I am a little scattered this morning. My sinuses are draining, which may account for at least some of the randomness of my thoughts as every time I seem to get settled on a particular track, I am stopped and rerouted by a trip to the tissue box.
It seems therefore that this is proving to be the perfect morning for a few random bits.
I replaced the hose on my gravity feed iron this morning. The previous (yellow) hose had proven to be a problem when I was working on the Christening gown, not surprisingly as it was actually a piece of medical tubing I had dug out of George's box of essential supplies after he passed away. The hose had served for a few years, when I was only sewing lightly and in short bursts, but it did not stand up to the prolonged heat necessary for a larger project. This is not surprising; it was never meant to go on a hot iron. Admitting defeat, I ordered a proper hose, one intended for use with a hot iron. Yesterday I removed the old hose, which also required some scraping, soaking, and general work to remove areas of melted rubber from the metal parts of the iron. This morning the new hose went into place, and I am ready for prolonged work in the studio, without the frustrations of working with inadequate equipment. Of course the problem was one of my own making, but that seems to be often the case with human endeavor, not that I am willing to go down that path very often (admitting to mistakes, not the making of them, a process in which I engage far too frequently).
One of the amaryllis bulbs is about to open.

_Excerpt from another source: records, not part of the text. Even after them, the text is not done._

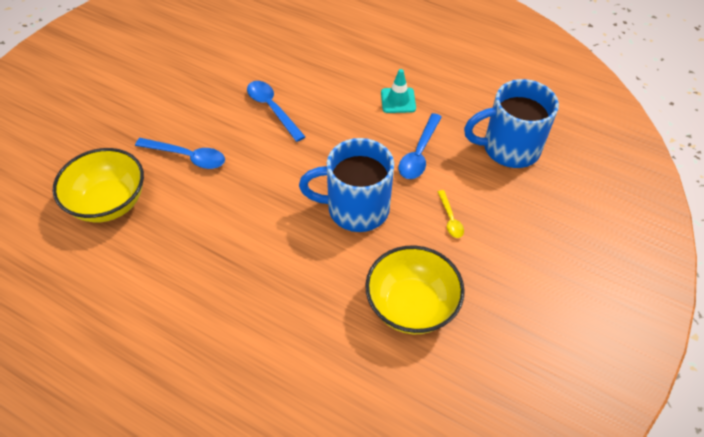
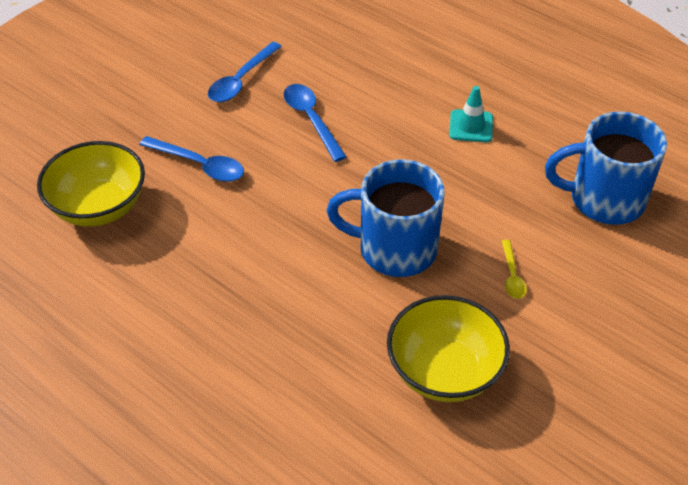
camera: 10 degrees right, 5 degrees down
blue spoon [399,113,442,179] -> blue spoon moved to [208,42,282,102]

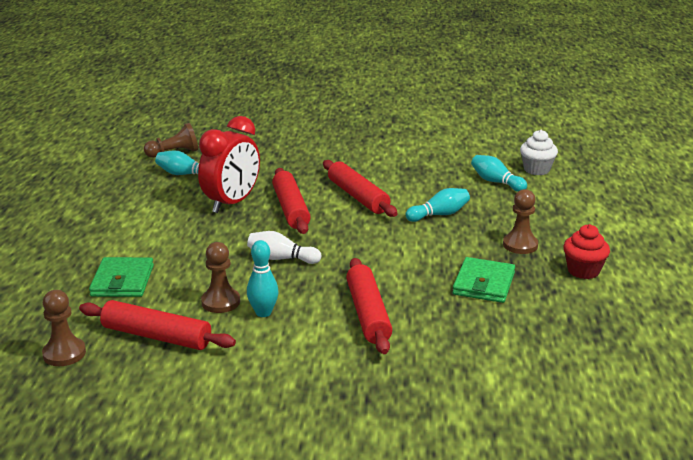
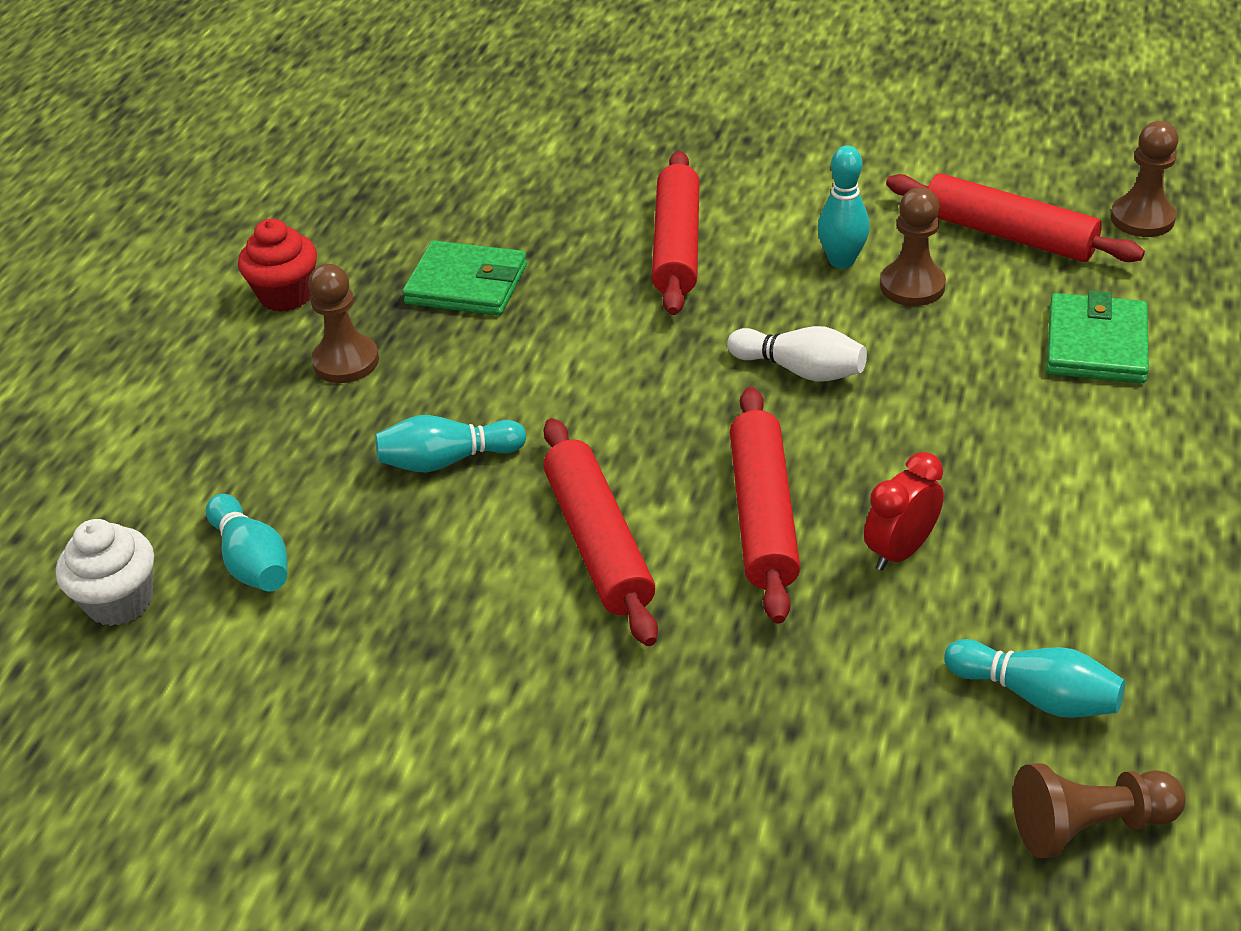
camera: 165 degrees left, 15 degrees up
red clock [198,116,260,213] -> red clock [864,452,944,571], size x0.54
green wallet [452,257,515,303] -> green wallet turned 75 degrees clockwise [402,241,527,316]

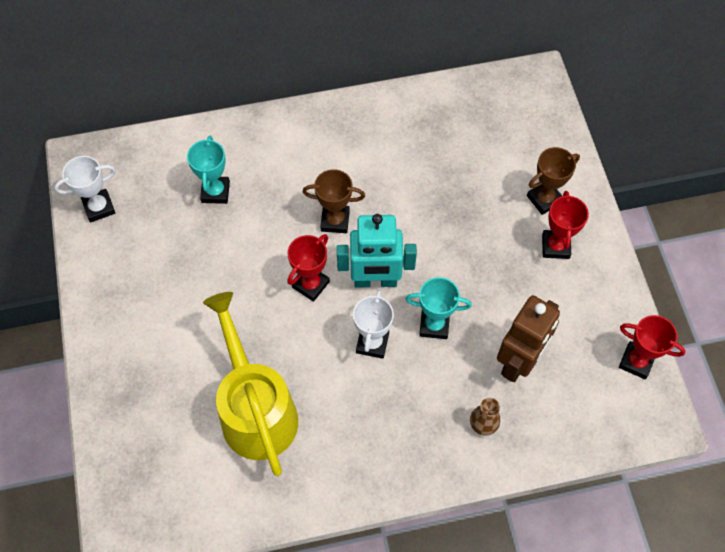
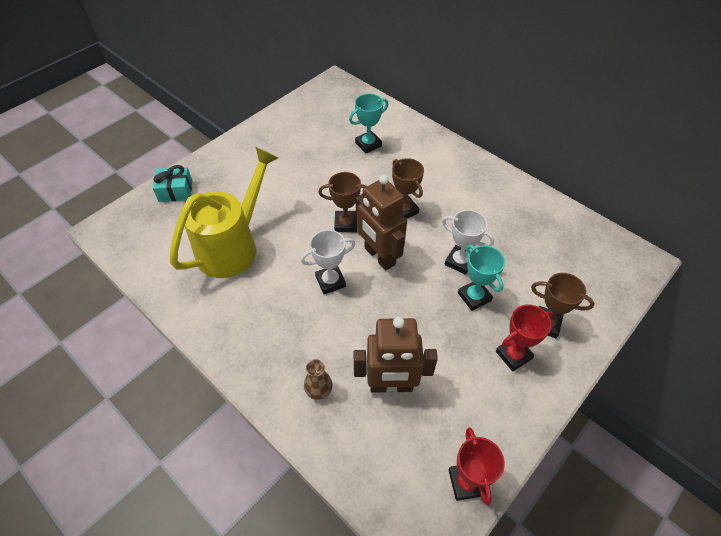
camera: 55 degrees right, 10 degrees down
white trophy [54,156,116,223] -> white trophy moved to [442,210,494,275]
red trophy [287,234,330,302] -> brown trophy [318,172,367,232]
turquoise robot [337,214,417,288] -> brown robot [356,175,407,271]
turquoise trophy [405,277,472,339] -> turquoise trophy moved to [458,245,505,311]
none -> turquoise gift [153,165,192,202]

I am very much looking forward to the big reveal.
A friend and I attended a reception yesterday evening, where the upcoming season of the Knoxville Symphony Orchestra was announced. It was a lovely evening, and the presentation was interspersed with musical interludes performed by the symphony's Wind Quintet, Looking at the amaryllis bulb this morning reminds me of one such interlude, where they musicians were playing some 17th century Hungarian dances. The music felt joyous and peaceful, and wrapped itself around my thoughts like the tendrils of a climbing vine, gently winding their way into my thoughts and opening up, like a flower into new vistas.
Such I suppose will be the case with the Amaryllis. I am looking forward to the exuberance of the big reveal, and already in a musical state of mind, I am reminded of the vibrant joyousness of last week's symphony performance, which ended with an excess of joyful exuberance as the Knoxville Symphony and the members of the Youth Symphony performed Dvorak's Symphony #9, "From the New World". I was particularly tickled by this (I have always loved that symphony) because George always hated it, thinking it was far too populist and overwrought. And yet George's memory accompanied me to that concert as the Dvorak, among other things, was paired with one of George's favorite pieces, Korngold's Violin Concerto in D major. It is quite possible that in my youth I felt much the same way about the Korngold as George did about the Dvorak. Anyway, the Korngold was stunningly performed. Tessa Lark brought a beauty and lyricism to the piece, which too my ears had always seemed to full of schmaltz for comfort. I think I believe both new depths and new lightness was revealed, a newly discovered sense of joy, as well as the deep peacefulness that comes when one recognizes how one is shaped by one's past, and yet not necessarily defined by it.
And lastly, Tikka. Here she is sleeping in my closet, her head resting on some metal hand weights. This seems particularly uncomfortable to me, but as it is one of her favorite spots, I must assume our understandings and experiences of comfort are different.
Tikka was diagnosed with Cushing's Disease around Christmas and it took a few weeks to get the details of the diagnosis and treatment squared away. She started her new medicine late last week, and although not all of her symptoms have abated, she is already a much lighter spirited, bouncier and happier dog. I am reminded of how she slowed down over a period of months and how we thought the problem was back or hip issues, both of which are present, but now I see that this disease was probably just building up slowly, see how things can sneak up on us before we realize what is going on, see how powerful healing can be.